Analyse du transcriptome des DEG
Étant donné que les résultats de la coloration immunohistochimique TH ont montré différents degrés de dommages aux neurones dopaminergiques du SN chez différents sous-types de rats PD, l’ARN total du SN a été extrait à l’aide du réactif Trizol (Invitrogen Life Technologies). La concentration, la qualité et l’intégrité ont été déterminées par un spectrophotomètre NanoDrop (Thermo Scientific). La bibliothèque d’ADNc a été établie par le kit de préparation de bibliothèque d’ARN directionnel NEBNext® Ultra™ pour Illumina®. Une fois les bibliothèques d’ADNc purifiées (système AMPure XP, Beckman Coulter, Brea, FL, USA) et quantifiées (système Bioanalyzer 2100, Agilent, Palo Alto, CA, USA), l’ADNc a été séquencé sur une plateforme NovaSeq 6000 (Illumina, San Diego, Californie, États-Unis). Les fichiers de référence sur le génome et les annotations de gènes ont été téléchargés à partir du site Web du génome. Les lectures filtrées ont été mappées sur le génome de référence à l’aide de HISAT2 v2.0.5. Le logiciel DESeq2 a été utilisé pour évaluer les DEG dans les conditions de sélection suivantes : différence d’expression multiple |log2FoldChange | > 1, valeur p significative ≤ 0,05.

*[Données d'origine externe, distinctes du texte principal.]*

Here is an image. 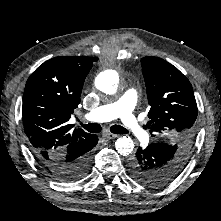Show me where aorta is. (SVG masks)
Listing matches in <instances>:
<instances>
[{"instance_id":"obj_1","label":"aorta","mask_w":221,"mask_h":221,"mask_svg":"<svg viewBox=\"0 0 221 221\" xmlns=\"http://www.w3.org/2000/svg\"><path fill=\"white\" fill-rule=\"evenodd\" d=\"M118 73L114 70H106L101 72L95 80L96 87L109 95H113L118 91ZM115 148L117 152L121 155H129L134 148V142L130 137H120L115 142Z\"/></svg>"}]
</instances>
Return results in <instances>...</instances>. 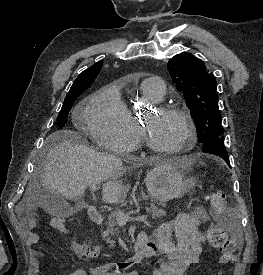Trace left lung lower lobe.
I'll use <instances>...</instances> for the list:
<instances>
[{
	"instance_id": "1",
	"label": "left lung lower lobe",
	"mask_w": 263,
	"mask_h": 275,
	"mask_svg": "<svg viewBox=\"0 0 263 275\" xmlns=\"http://www.w3.org/2000/svg\"><path fill=\"white\" fill-rule=\"evenodd\" d=\"M203 152L217 155L225 160L227 165L230 166L229 155L226 151L224 143L220 138L213 139L203 145Z\"/></svg>"
}]
</instances>
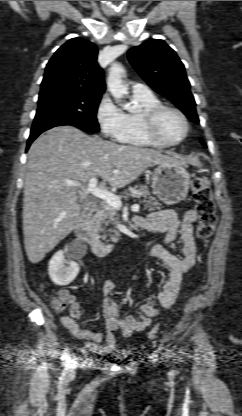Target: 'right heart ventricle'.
<instances>
[{
  "mask_svg": "<svg viewBox=\"0 0 242 416\" xmlns=\"http://www.w3.org/2000/svg\"><path fill=\"white\" fill-rule=\"evenodd\" d=\"M133 100L139 106V110L126 114V132L120 141L136 146L163 147L164 145L153 141L146 134L143 126V113L161 105V101L150 91L147 93H133Z\"/></svg>",
  "mask_w": 242,
  "mask_h": 416,
  "instance_id": "e07e8e85",
  "label": "right heart ventricle"
}]
</instances>
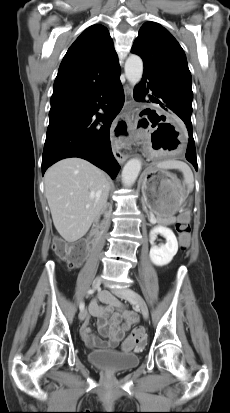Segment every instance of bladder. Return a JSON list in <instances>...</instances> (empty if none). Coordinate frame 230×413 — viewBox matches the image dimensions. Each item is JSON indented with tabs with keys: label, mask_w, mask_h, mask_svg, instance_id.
<instances>
[{
	"label": "bladder",
	"mask_w": 230,
	"mask_h": 413,
	"mask_svg": "<svg viewBox=\"0 0 230 413\" xmlns=\"http://www.w3.org/2000/svg\"><path fill=\"white\" fill-rule=\"evenodd\" d=\"M88 360L94 366L108 373H118L133 369L139 365L140 358L134 353L111 350H94L88 354Z\"/></svg>",
	"instance_id": "31cf9c89"
}]
</instances>
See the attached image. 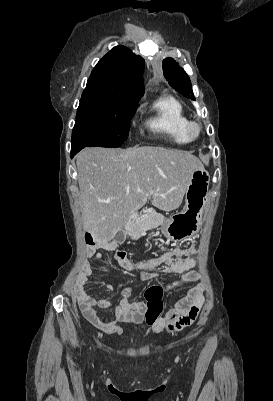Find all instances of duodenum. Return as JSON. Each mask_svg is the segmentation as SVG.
<instances>
[{
  "label": "duodenum",
  "mask_w": 273,
  "mask_h": 401,
  "mask_svg": "<svg viewBox=\"0 0 273 401\" xmlns=\"http://www.w3.org/2000/svg\"><path fill=\"white\" fill-rule=\"evenodd\" d=\"M137 218L138 215L136 213H132L129 217L126 227L129 228L137 220Z\"/></svg>",
  "instance_id": "410a0bca"
}]
</instances>
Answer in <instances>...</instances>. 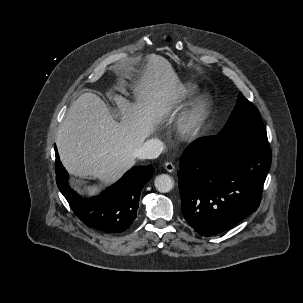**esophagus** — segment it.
<instances>
[{"instance_id":"1","label":"esophagus","mask_w":303,"mask_h":303,"mask_svg":"<svg viewBox=\"0 0 303 303\" xmlns=\"http://www.w3.org/2000/svg\"><path fill=\"white\" fill-rule=\"evenodd\" d=\"M164 167L170 173L175 171V165L172 162H166Z\"/></svg>"}]
</instances>
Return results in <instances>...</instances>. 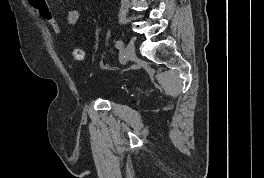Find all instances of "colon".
<instances>
[{"instance_id": "obj_1", "label": "colon", "mask_w": 264, "mask_h": 178, "mask_svg": "<svg viewBox=\"0 0 264 178\" xmlns=\"http://www.w3.org/2000/svg\"><path fill=\"white\" fill-rule=\"evenodd\" d=\"M28 3L39 13V15L43 18V20L56 32H61L60 23L50 9L46 0H27ZM71 55L75 60H83L85 57V51L83 48L77 47L71 51Z\"/></svg>"}]
</instances>
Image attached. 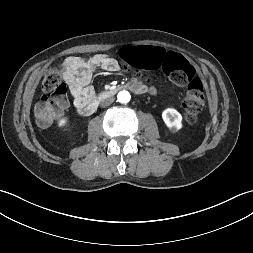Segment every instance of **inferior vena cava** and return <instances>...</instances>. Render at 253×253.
Segmentation results:
<instances>
[{
    "mask_svg": "<svg viewBox=\"0 0 253 253\" xmlns=\"http://www.w3.org/2000/svg\"><path fill=\"white\" fill-rule=\"evenodd\" d=\"M114 101L113 98H109V99H106L104 101L101 102V107H107L109 106L110 104H112Z\"/></svg>",
    "mask_w": 253,
    "mask_h": 253,
    "instance_id": "obj_1",
    "label": "inferior vena cava"
}]
</instances>
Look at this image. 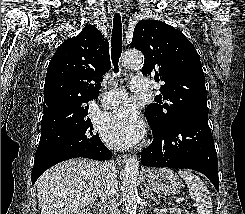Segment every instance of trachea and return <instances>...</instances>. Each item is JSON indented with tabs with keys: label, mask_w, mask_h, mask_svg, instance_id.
Wrapping results in <instances>:
<instances>
[{
	"label": "trachea",
	"mask_w": 245,
	"mask_h": 214,
	"mask_svg": "<svg viewBox=\"0 0 245 214\" xmlns=\"http://www.w3.org/2000/svg\"><path fill=\"white\" fill-rule=\"evenodd\" d=\"M111 47V59L114 66V72L118 73V63L122 52V23L121 17L118 13L114 15L113 19Z\"/></svg>",
	"instance_id": "3493384b"
}]
</instances>
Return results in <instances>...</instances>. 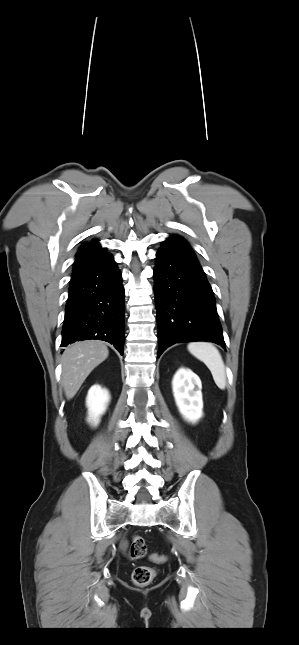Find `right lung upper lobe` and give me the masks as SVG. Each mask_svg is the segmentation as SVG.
Returning <instances> with one entry per match:
<instances>
[{"label":"right lung upper lobe","instance_id":"right-lung-upper-lobe-1","mask_svg":"<svg viewBox=\"0 0 299 645\" xmlns=\"http://www.w3.org/2000/svg\"><path fill=\"white\" fill-rule=\"evenodd\" d=\"M110 254L106 252L105 248H102L97 240L91 242H85L79 248L76 259L73 266V272L91 264L97 262Z\"/></svg>","mask_w":299,"mask_h":645}]
</instances>
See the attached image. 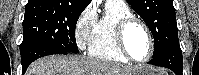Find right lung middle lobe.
<instances>
[{
  "instance_id": "obj_1",
  "label": "right lung middle lobe",
  "mask_w": 199,
  "mask_h": 75,
  "mask_svg": "<svg viewBox=\"0 0 199 75\" xmlns=\"http://www.w3.org/2000/svg\"><path fill=\"white\" fill-rule=\"evenodd\" d=\"M23 41L20 51L42 44L62 51L78 53L75 27L84 9L63 5L26 6Z\"/></svg>"
}]
</instances>
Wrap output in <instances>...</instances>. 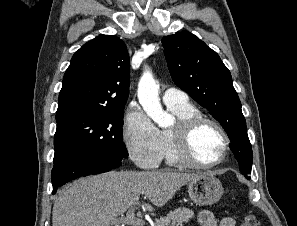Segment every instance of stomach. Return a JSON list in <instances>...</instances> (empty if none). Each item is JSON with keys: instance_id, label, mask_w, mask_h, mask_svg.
Masks as SVG:
<instances>
[{"instance_id": "obj_1", "label": "stomach", "mask_w": 297, "mask_h": 226, "mask_svg": "<svg viewBox=\"0 0 297 226\" xmlns=\"http://www.w3.org/2000/svg\"><path fill=\"white\" fill-rule=\"evenodd\" d=\"M222 183L219 179L205 175L188 184L189 197L197 205H212L223 195Z\"/></svg>"}]
</instances>
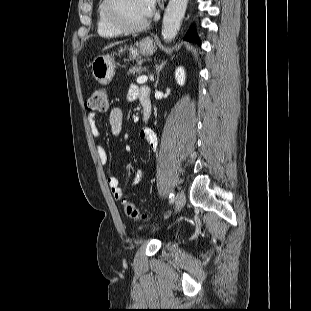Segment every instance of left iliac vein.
<instances>
[{
	"mask_svg": "<svg viewBox=\"0 0 311 311\" xmlns=\"http://www.w3.org/2000/svg\"><path fill=\"white\" fill-rule=\"evenodd\" d=\"M186 202L185 193L183 191H179L176 195L175 200V213L179 212Z\"/></svg>",
	"mask_w": 311,
	"mask_h": 311,
	"instance_id": "1",
	"label": "left iliac vein"
}]
</instances>
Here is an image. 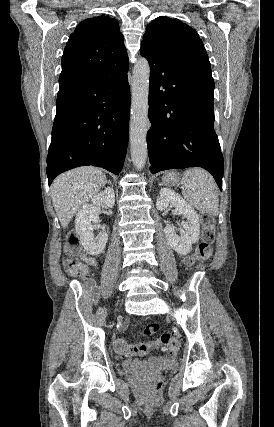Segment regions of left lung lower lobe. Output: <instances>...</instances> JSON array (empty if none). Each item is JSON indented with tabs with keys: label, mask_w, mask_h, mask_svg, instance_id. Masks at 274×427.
<instances>
[{
	"label": "left lung lower lobe",
	"mask_w": 274,
	"mask_h": 427,
	"mask_svg": "<svg viewBox=\"0 0 274 427\" xmlns=\"http://www.w3.org/2000/svg\"><path fill=\"white\" fill-rule=\"evenodd\" d=\"M140 53L150 65V171L202 167L222 191L224 163L213 127L214 81L185 73L149 49L141 47Z\"/></svg>",
	"instance_id": "1"
}]
</instances>
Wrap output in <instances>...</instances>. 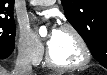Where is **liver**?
<instances>
[{
	"label": "liver",
	"mask_w": 107,
	"mask_h": 75,
	"mask_svg": "<svg viewBox=\"0 0 107 75\" xmlns=\"http://www.w3.org/2000/svg\"><path fill=\"white\" fill-rule=\"evenodd\" d=\"M0 75H9V74L4 68H1L0 69Z\"/></svg>",
	"instance_id": "6515ba94"
}]
</instances>
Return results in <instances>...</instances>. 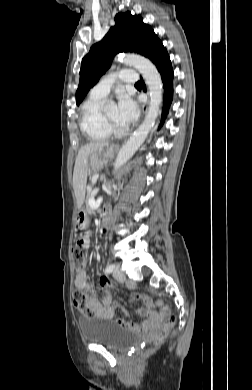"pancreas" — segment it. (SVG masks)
<instances>
[{"label":"pancreas","instance_id":"pancreas-1","mask_svg":"<svg viewBox=\"0 0 252 390\" xmlns=\"http://www.w3.org/2000/svg\"><path fill=\"white\" fill-rule=\"evenodd\" d=\"M88 199V197H87ZM84 205L87 207V212L91 214V216H94V212H95V209L94 208H91L89 205H90V202L89 201H85L84 202Z\"/></svg>","mask_w":252,"mask_h":390}]
</instances>
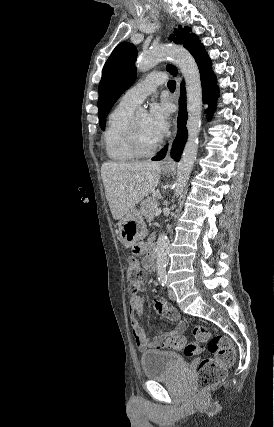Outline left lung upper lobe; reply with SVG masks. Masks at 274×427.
I'll list each match as a JSON object with an SVG mask.
<instances>
[{"instance_id": "obj_1", "label": "left lung upper lobe", "mask_w": 274, "mask_h": 427, "mask_svg": "<svg viewBox=\"0 0 274 427\" xmlns=\"http://www.w3.org/2000/svg\"><path fill=\"white\" fill-rule=\"evenodd\" d=\"M190 32L191 29L178 26L169 39L176 44H183L190 52L199 43L196 35ZM136 56L137 50L133 44L121 43L116 46L104 65L98 99L99 125L102 130L105 129L106 116L112 106L136 79ZM167 70L171 74H177V69L172 65H168Z\"/></svg>"}]
</instances>
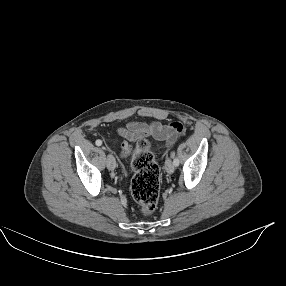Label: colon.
Returning a JSON list of instances; mask_svg holds the SVG:
<instances>
[{
	"instance_id": "obj_1",
	"label": "colon",
	"mask_w": 286,
	"mask_h": 286,
	"mask_svg": "<svg viewBox=\"0 0 286 286\" xmlns=\"http://www.w3.org/2000/svg\"><path fill=\"white\" fill-rule=\"evenodd\" d=\"M141 148H145V142H141ZM135 175L131 182V194L140 206V212L151 215L157 208L160 190V172L154 163L152 156L142 151L132 160Z\"/></svg>"
}]
</instances>
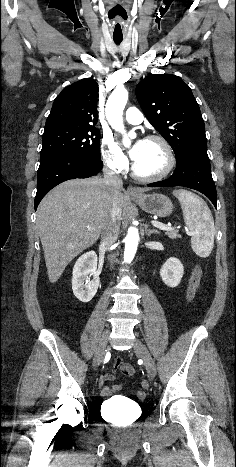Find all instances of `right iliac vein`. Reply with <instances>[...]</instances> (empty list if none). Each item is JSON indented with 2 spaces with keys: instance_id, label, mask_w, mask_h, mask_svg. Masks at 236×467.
<instances>
[{
  "instance_id": "obj_1",
  "label": "right iliac vein",
  "mask_w": 236,
  "mask_h": 467,
  "mask_svg": "<svg viewBox=\"0 0 236 467\" xmlns=\"http://www.w3.org/2000/svg\"><path fill=\"white\" fill-rule=\"evenodd\" d=\"M108 338H109V330H106L101 339H100V342L98 344V347L96 349V353H95V357H94V362H93V365L94 367H98L104 356H105V352H106V349H107V343H108Z\"/></svg>"
}]
</instances>
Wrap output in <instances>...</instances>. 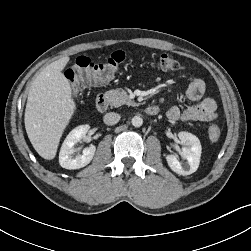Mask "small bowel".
<instances>
[{"label": "small bowel", "instance_id": "small-bowel-1", "mask_svg": "<svg viewBox=\"0 0 251 251\" xmlns=\"http://www.w3.org/2000/svg\"><path fill=\"white\" fill-rule=\"evenodd\" d=\"M205 82L199 77H193L189 83L186 96L194 102L184 109L174 105L170 107L166 116L171 121H211L216 118V102L211 97H204Z\"/></svg>", "mask_w": 251, "mask_h": 251}]
</instances>
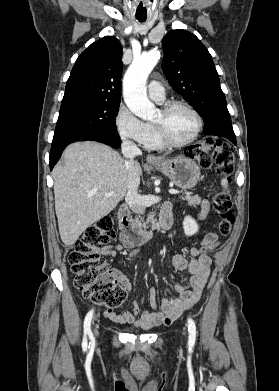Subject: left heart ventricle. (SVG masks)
Masks as SVG:
<instances>
[{
    "instance_id": "1",
    "label": "left heart ventricle",
    "mask_w": 279,
    "mask_h": 391,
    "mask_svg": "<svg viewBox=\"0 0 279 391\" xmlns=\"http://www.w3.org/2000/svg\"><path fill=\"white\" fill-rule=\"evenodd\" d=\"M162 119L169 137L177 142L187 140L196 130V118L184 107H175L166 117H163L159 111L153 122Z\"/></svg>"
}]
</instances>
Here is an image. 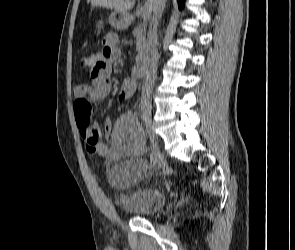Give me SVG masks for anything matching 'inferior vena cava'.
<instances>
[{"label":"inferior vena cava","mask_w":295,"mask_h":250,"mask_svg":"<svg viewBox=\"0 0 295 250\" xmlns=\"http://www.w3.org/2000/svg\"><path fill=\"white\" fill-rule=\"evenodd\" d=\"M166 0H155L153 17L150 23L148 39H147V70L142 86L141 95V112L142 116H150L151 114V95L156 78V72L158 67V52H157V27L159 19L164 11Z\"/></svg>","instance_id":"602c4592"}]
</instances>
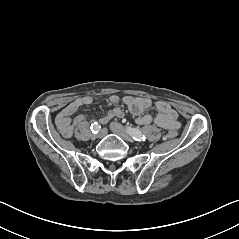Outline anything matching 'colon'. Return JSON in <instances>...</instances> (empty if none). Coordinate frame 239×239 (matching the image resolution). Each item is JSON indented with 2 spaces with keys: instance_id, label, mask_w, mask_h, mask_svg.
I'll return each mask as SVG.
<instances>
[{
  "instance_id": "obj_1",
  "label": "colon",
  "mask_w": 239,
  "mask_h": 239,
  "mask_svg": "<svg viewBox=\"0 0 239 239\" xmlns=\"http://www.w3.org/2000/svg\"><path fill=\"white\" fill-rule=\"evenodd\" d=\"M177 135V132L175 130H170L166 136L164 137L165 139H172V138H175Z\"/></svg>"
}]
</instances>
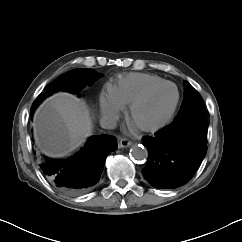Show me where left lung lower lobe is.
<instances>
[{
	"label": "left lung lower lobe",
	"mask_w": 242,
	"mask_h": 242,
	"mask_svg": "<svg viewBox=\"0 0 242 242\" xmlns=\"http://www.w3.org/2000/svg\"><path fill=\"white\" fill-rule=\"evenodd\" d=\"M207 126L195 125L179 132L161 129L144 137L148 161L144 178L156 188L174 189L186 184L195 174L207 152Z\"/></svg>",
	"instance_id": "0a47b994"
}]
</instances>
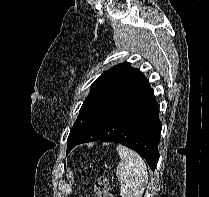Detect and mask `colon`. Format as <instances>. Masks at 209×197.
<instances>
[{
  "instance_id": "colon-1",
  "label": "colon",
  "mask_w": 209,
  "mask_h": 197,
  "mask_svg": "<svg viewBox=\"0 0 209 197\" xmlns=\"http://www.w3.org/2000/svg\"><path fill=\"white\" fill-rule=\"evenodd\" d=\"M95 195L96 197H112L110 183L107 178L101 176L96 179Z\"/></svg>"
}]
</instances>
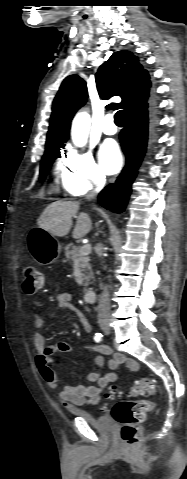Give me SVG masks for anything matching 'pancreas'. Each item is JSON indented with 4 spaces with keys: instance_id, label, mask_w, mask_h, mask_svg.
<instances>
[{
    "instance_id": "obj_1",
    "label": "pancreas",
    "mask_w": 187,
    "mask_h": 479,
    "mask_svg": "<svg viewBox=\"0 0 187 479\" xmlns=\"http://www.w3.org/2000/svg\"><path fill=\"white\" fill-rule=\"evenodd\" d=\"M65 256L69 261H77L82 271L84 292H87V287L90 280L93 279V273L91 271L90 258L86 255L80 254V247L70 243L64 247Z\"/></svg>"
}]
</instances>
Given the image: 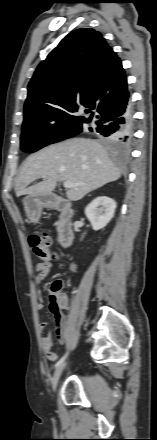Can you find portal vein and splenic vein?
Instances as JSON below:
<instances>
[{"instance_id":"portal-vein-and-splenic-vein-1","label":"portal vein and splenic vein","mask_w":157,"mask_h":440,"mask_svg":"<svg viewBox=\"0 0 157 440\" xmlns=\"http://www.w3.org/2000/svg\"><path fill=\"white\" fill-rule=\"evenodd\" d=\"M74 185L70 182V181H65L64 182V187L66 189L72 188Z\"/></svg>"}]
</instances>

Analyse LC-MS des profils de métabolites
Compte tenu de la facilité de disponibilité d’échantillons de sérum clinique, du sérum de rat a également été sélectionné pour les expériences suivantes. L’analyse métabolomique a été sélectionnée chez les rats et les patients du groupe témoin (n = 6), du groupe Mix (n = 6), du groupe TD (n = 5-6) et du groupe PIGD (n = 6). Le sérum a été extrait à raison de 100 μL pour 500 μL de méthanol. Après centrifugation à 4 °C (14 000 tr/min, 20 min), le surnageant de chaque échantillon a été examiné. Les spectres 1H-RMN d’un spectromètre RMN Bruker Avance III 600 MHz ont été utilisés avec le logiciel MestReNova (Mestrelab Research, Saint-Jacques-de-Compostelle, Espagne) pour obtenir la transformée de Fourier. Ensuite, les pics de signal dans les spectres ont été adaptés à des métabolites spécifiques à l’aide de la littérature documentée ainsi que de la base de données RMN. Enfin, les différents métabolites ont été examinés pour étudier les voies métaboliques par MetaboAnalyst 5.0.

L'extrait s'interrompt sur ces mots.